Baby squillo in aumento: vendere il corpo non è un gioco
Brenda Myers-Powell è una donna americana che per 25 anni ha fatto la prostituta. Ha cominciato quando aveva 14 anni – già madre di due figlie – e ha smesso quando un cliente l’ha quasi sfigurata buttandola giù dalla macchina in corsa.
E’ stata una vita terribile, la sua: orfana di madre ad appena 6 mesi, è cresciuta con la nonna alcolizzata che non si accorgeva delle molestie sessuali subite dalla nipotina di 4 anni.
Brenda è cresciuta credendo di non avere un’alternativa: o si prostituiva o non sarebbe mai potuta uscire dalla miseria in cui si trovava. Ha raccontato che ogni giorno aveva almeno 5 clienti, per un totale di 1800 uomini all’anno. E non si trattava certo di amore, ma di un utilizzo del corpo “come un gabinetto”.
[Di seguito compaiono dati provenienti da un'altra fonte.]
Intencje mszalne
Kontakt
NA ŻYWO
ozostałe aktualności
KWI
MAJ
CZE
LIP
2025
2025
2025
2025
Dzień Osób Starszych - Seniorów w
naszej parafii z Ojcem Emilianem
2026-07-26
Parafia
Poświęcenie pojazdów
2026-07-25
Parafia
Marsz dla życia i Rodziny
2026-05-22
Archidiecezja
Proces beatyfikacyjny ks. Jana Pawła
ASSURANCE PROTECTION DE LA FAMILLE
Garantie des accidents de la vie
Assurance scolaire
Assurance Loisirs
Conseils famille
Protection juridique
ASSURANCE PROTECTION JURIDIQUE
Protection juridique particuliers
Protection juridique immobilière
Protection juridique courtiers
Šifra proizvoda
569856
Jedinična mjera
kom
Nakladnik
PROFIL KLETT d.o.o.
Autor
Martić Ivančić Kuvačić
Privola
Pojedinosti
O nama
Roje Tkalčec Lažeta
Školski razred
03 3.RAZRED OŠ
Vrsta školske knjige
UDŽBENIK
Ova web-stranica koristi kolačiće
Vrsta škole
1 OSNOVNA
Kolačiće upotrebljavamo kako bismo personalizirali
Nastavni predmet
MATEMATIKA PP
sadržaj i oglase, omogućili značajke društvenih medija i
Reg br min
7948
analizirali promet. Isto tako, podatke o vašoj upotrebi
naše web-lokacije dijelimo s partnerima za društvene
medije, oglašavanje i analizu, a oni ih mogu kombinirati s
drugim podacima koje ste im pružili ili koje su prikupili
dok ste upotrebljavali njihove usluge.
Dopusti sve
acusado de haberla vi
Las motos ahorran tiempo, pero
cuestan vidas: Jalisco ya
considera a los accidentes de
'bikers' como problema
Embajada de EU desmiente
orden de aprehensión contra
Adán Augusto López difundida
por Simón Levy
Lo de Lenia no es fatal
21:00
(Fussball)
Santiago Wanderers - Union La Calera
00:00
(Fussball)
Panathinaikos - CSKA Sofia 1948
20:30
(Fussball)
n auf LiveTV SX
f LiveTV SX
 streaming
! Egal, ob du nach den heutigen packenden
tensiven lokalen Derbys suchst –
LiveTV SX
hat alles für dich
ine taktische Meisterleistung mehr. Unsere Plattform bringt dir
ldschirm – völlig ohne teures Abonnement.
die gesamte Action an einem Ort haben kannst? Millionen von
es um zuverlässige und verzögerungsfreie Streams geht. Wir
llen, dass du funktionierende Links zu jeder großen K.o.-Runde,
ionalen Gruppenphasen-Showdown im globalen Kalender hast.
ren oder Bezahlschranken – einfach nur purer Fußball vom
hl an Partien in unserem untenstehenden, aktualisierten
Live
La prostituzione non è mai una via d’uscita: “la gente descrive la prostituzione come qualcosa di affascinante, elegante, come nella storia di Pretty Woman, ma non è nemmeno vagamente vicino alla realtà“. I protettori – così si fanno chiamare gli uomini che sfruttano le ragazze – sono violenti sia dal punto di vista fisico sia psicologico. Non è vero che prostituirsi in un albergo di lusso è più sicuro del marciapiede.
Soprattutto non si può pensare che sia una via facile per fare soldi: è vero che si può guadagnare molto, ma è altrettanto vero che si perde in dignità e consapevolezza (e i segni li si porterà per tutta la vita).
Bisogna insegnare alle ragazze, o meglio alle bambine, a trattare bene il proprio corpo che non può essere considerato alla stregua di un’oggetto da vendere al miglior offerente; in questo dovrebbero essere educate anche ad un uso più consono dei social network, dove non è raro vedere foto di tredicenni in pose ammiccanti e seminude magari per avere dei “mi piace” o dei commenti adulatori (se non peggio).
Brenda ha fondato nel 2008 l’associazione a Dreamcatcher Foundation per aiutare le prostitute ad uscire fuori dal “giro” e a rifarsi un’esistenza. Cosa che è riuscita a fare lei, incontrando l’uomo giusto che le ha insegnato forse per la prima volta l’amore. Perché, nonostante tutto – come ha dichiarato a Il Post – “C’è vita, e non sto parlando di un po’ di vita. C’è molta vita“.